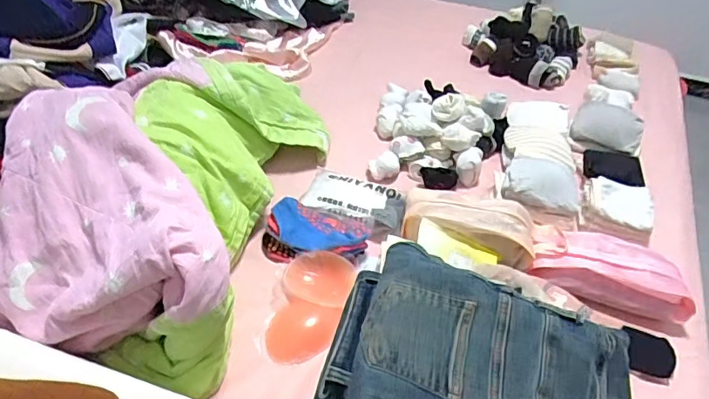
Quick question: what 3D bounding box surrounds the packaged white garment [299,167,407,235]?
[{"bbox_3d":[0.001,-0.004,0.928,0.209,0.028,0.099,22,47,22],"label":"packaged white garment"}]

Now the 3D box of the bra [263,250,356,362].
[{"bbox_3d":[-0.071,0.168,0.790,0.119,0.040,0.185,13,44,13],"label":"bra"}]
━━━━━━
## Task directions
Using the material above, set down every line exactly, but skip the pictures.

## Finished exercise
Quick question: what 3D bounding box surrounds the packaged white garment [299,167,407,235]?
[{"bbox_3d":[0.001,-0.004,0.928,0.209,0.028,0.099,22,47,22],"label":"packaged white garment"}]

Now the 3D box of the bra [263,250,356,362].
[{"bbox_3d":[-0.071,0.168,0.790,0.119,0.040,0.185,13,44,13],"label":"bra"}]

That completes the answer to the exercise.